|

Sabrina Bilotti, il femminicida si è ucciso

Si e’ tolto la vita, l’uomo di 60 anni che questa mattina, a Cesena, ha ucciso Sabrina Blotti – 45 anni con cui aveva avuto una breve relazione – e che da alcune ore si trovava asserragliato nel Duomo di Cervia. Alle 19 si è sentita la deflagrazione di un colpo di arma da fuoco all’interno del Duomo di Cervia, dove era asserragliato da ore il 60enne che questa mattina a Cesena aveva ucciso la ex compagna di 45 anni. All’interno della chiesa sono entrati i sanitari. L’elicottero del 118 fatto intervenire in un primo momento e’ stato fatto tornare indietro.

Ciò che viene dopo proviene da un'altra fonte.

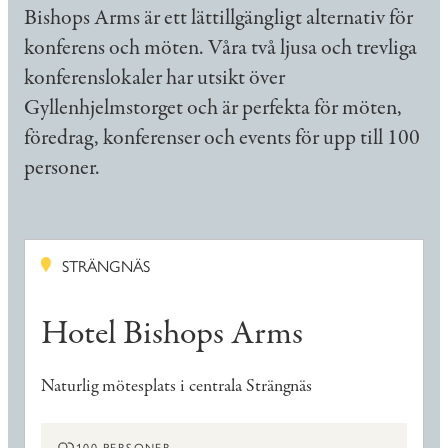
Bishops Arms är ett lättillgängligt alternativ för
konferens och möten. Våra två ljusa och trevliga
konferenslokaler har utsikt över
Gyllenhjelmstorget och är perfekta för möten,
föredrag, konferenser och events för upp till 100
personer.
STRÄNGNÄS
Hotel Bishops Arms
Naturlig mötesplats i centrala Strängnäs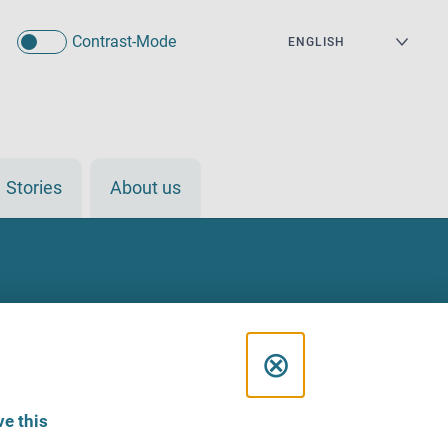
Contrast-Mode
Stories
About us
C
⊗
l
e this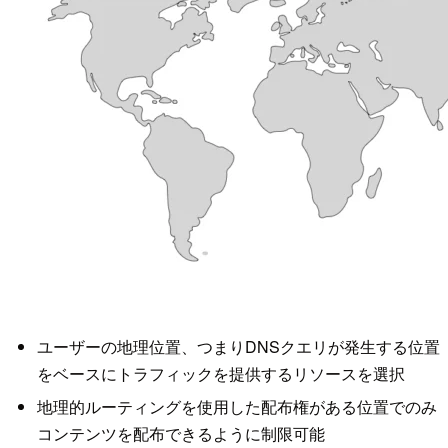
ユーザーの地理位置、つまりDNSクエリが発生する位置
をベースにトラフィックを提供するリソースを選択
地理的ルーティングを使用した配布権がある位置でのみ
コンテンツを配布できるように制限可能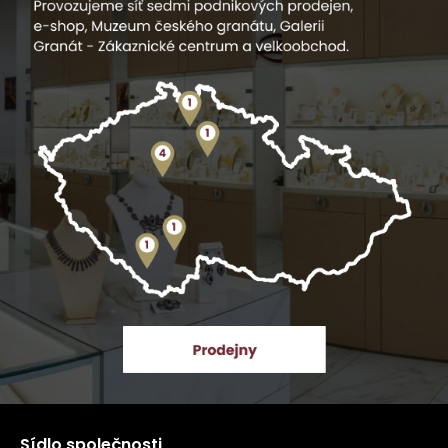
Sídlo společnosti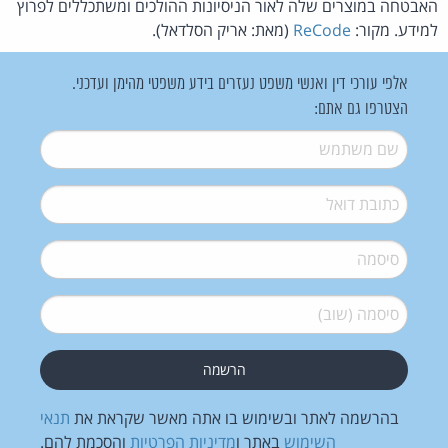
האבטחה במוצרים שלה לאור הניסיונות ההולכים ומשתכללים לפרוץ
למידע. מקור:
ReCode
(מאת: אריק הסלדאל).
אלפי עורכי דין ואנשי משפט נעזרים בידע משפטי מהימן ועדכני.
הצטרפו גם אתם:
שם משתמש
*
דואל
*
סיסמה
*
סיסמה (שוב)
*
בהרשמה לאתר ובשימוש בו אתה מאשר שקראת את
תנאי
השימוש
באתר ו
מדיניות הפרטיות
והסכמת להם.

I FATTI – Secondo gli inquirenti ucciso a Cesena in mattina la sua ex compagna, Sabrina Blotti, 44 annui: il fatto e’ avvenuto dopo una lite davanti alla figlioletta di quest’ultima di 5 anni. L’uomo e’ poi scappato e pare che sarebbe andato nel duomo di Cervia per nascondersi. Stava trattando da ore con le forze dell’ordine: inizialmente, pareva intenzionato a togliersi la vita. All’interno del duomo, ci sono oltre all’uomo due ufficiali dei carabinieri e due psichiatri. Il parroco del Duomo non risulta coinvolto e starebbe celebrando messa da un’altra parte. La zona e’ presidiata da carabinieri e polizia.

 

LEGGI ANCHE: Sabrina Blotti, il femminicidio davanti alla figlia

 

ACQUA IN UN SECCHIO – L’uomo asserragliato nel Duomo di Cervia, dove continuano i tentativi di mediazione, aveva nel pomeriggio chiesto acqua da bere e un secchio. Al Duomo sono arrivati anche il procuratore capo di Forli’-Cesena e il vescovo di Ravenna, monsignor Giuseppe Verucchi. L’uomo che questa mattina, a Cesena, ha ucciso Sabrina Blotti – 45 anni con cui aveva avuto una breve relazione – e che da alcune ore si trova asserragliato nel Duomo di Cervia, ha riferito, a quanto appreso, che non avrebbe voluto sparare alla donna ma solo farle paura. L’uomo si trovava seduto, nella zona absidale del Duomo. Nella stessa area ci sono quattro persone che stanno cercando di convincerlo a desistere: il colonnello Guido De Masi, comandante provinciale dei carabinieri, uno psicologo e due negoziatori venuti da Bologna. La negoziazione, svolta a una trentina di metri di distanza, sta andando avanti da prima dell’una.